Abnormalities in retina are symptoms of various diseases in human body, and the most adversely affected part is the vision system of patients, and the disease is known as diabetic retinopathy (DR). As DR exhibits no early symptoms, early detection and screening of diseases help effective medication and can reduce the progress of DR. This paper presented a review of various existing research in detection of anatomical structures in retina and detection of lesions of diabetic retinopathy. The research works in the detection and extraction of structures of retina and lesions of diabetic retinopathy are categorized into: vessel segmentation and vessel centerline extraction, optic disc segmentation and localization, and fovea/ macula detection and extraction. Research works dealing with these four categories are reviewed with respect to the techniques employed, performance figures reported, and advantages and deficiencies/ issues of the approaches. The outcome of the review under each category of works is presented. The observations made out of the review may be briefly summarized as follows:

Most of the vessel detection algorithms fail to extract small thin vessels having low contrast. It is difficult to detect vessels at regions where close vessels are merged, missing small vessels, at optic disc regions, and at regions of pathology. Machine learning based approaches for blood vessel tracing requires long processing time. It is difficult to detect optic disc radius or boundary with simple application of the blood vessel tracing. Automatic detection of fovea and macular region extraction becomes complicated due to pathologies and non-uniform illumination. Some of the other methods are complex due to the requirement of prior knowledge. Performances of existing lesion detection algorithms are poor due to wide variations in the color of fundus images arising out of imaging process.

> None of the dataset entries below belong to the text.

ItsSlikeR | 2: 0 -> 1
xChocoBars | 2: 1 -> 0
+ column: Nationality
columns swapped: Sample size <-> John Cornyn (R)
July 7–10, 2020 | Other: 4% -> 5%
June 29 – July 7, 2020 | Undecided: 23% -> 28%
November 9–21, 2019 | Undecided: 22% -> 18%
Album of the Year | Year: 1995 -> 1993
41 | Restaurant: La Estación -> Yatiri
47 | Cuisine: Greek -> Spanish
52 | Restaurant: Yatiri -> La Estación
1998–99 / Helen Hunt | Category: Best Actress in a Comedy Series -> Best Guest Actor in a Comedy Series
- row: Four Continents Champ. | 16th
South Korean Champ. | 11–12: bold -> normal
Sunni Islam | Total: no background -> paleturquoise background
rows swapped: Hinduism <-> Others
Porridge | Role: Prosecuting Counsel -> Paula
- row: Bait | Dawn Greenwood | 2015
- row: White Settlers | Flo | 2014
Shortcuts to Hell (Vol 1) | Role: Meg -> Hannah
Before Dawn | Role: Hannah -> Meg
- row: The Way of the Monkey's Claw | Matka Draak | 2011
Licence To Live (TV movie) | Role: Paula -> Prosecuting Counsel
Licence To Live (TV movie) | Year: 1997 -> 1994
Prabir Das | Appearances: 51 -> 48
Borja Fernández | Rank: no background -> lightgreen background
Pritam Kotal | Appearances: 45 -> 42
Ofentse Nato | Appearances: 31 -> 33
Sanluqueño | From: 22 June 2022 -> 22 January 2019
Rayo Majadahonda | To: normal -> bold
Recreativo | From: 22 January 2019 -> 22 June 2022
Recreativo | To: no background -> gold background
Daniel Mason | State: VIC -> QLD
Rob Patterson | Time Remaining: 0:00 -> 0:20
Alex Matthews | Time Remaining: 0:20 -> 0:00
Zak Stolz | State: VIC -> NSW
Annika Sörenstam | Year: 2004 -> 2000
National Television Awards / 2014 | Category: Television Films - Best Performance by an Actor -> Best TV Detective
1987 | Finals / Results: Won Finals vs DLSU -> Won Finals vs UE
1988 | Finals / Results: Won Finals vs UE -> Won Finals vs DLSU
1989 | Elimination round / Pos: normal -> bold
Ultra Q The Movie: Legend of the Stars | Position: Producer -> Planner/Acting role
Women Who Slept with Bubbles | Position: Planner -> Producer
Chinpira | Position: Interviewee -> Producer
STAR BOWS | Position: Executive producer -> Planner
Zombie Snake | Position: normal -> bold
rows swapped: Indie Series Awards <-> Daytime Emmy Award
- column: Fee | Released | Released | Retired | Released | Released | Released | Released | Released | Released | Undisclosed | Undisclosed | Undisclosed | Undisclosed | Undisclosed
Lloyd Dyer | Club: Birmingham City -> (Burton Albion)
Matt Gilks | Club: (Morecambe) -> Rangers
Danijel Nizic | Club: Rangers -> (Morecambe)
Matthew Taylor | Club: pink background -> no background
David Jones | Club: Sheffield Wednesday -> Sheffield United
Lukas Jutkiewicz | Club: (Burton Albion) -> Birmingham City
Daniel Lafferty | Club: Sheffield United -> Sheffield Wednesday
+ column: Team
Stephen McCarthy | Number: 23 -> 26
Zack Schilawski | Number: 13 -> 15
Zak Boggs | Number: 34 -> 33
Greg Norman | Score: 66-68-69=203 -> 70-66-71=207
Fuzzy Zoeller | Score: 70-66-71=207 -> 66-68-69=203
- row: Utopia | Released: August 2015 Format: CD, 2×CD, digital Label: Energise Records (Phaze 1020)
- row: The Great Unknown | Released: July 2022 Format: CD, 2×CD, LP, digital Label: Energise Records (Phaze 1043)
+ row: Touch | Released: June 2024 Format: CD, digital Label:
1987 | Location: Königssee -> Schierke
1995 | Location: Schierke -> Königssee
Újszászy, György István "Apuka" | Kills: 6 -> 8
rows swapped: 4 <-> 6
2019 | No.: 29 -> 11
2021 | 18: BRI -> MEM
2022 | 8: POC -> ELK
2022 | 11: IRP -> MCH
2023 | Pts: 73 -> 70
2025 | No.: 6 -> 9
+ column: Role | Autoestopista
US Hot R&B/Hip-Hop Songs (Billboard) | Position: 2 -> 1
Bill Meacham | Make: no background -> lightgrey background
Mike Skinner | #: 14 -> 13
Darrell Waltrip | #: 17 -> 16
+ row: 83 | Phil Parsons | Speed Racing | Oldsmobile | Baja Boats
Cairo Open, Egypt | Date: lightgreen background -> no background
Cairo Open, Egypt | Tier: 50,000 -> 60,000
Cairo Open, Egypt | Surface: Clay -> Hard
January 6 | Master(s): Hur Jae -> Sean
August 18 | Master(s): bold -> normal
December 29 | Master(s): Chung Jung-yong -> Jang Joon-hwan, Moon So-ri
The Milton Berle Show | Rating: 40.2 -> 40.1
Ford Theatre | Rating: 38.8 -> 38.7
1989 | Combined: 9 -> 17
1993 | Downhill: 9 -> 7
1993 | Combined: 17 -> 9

The prevalence of diabetic patients is continually increasing. The task of detecting and evaluating the severity of DR in populations with diabetes is enormous. An automated system will be useful for ophthalmologist to easily manage the screening for early detection of DR. This enables the patients in rural areas to get consultation on time at low cost. Thus, based on the issues brought out of this review of current research, it is evident that a good amount of further research is required in this area to fulfill the requirements for developing a useful automated system.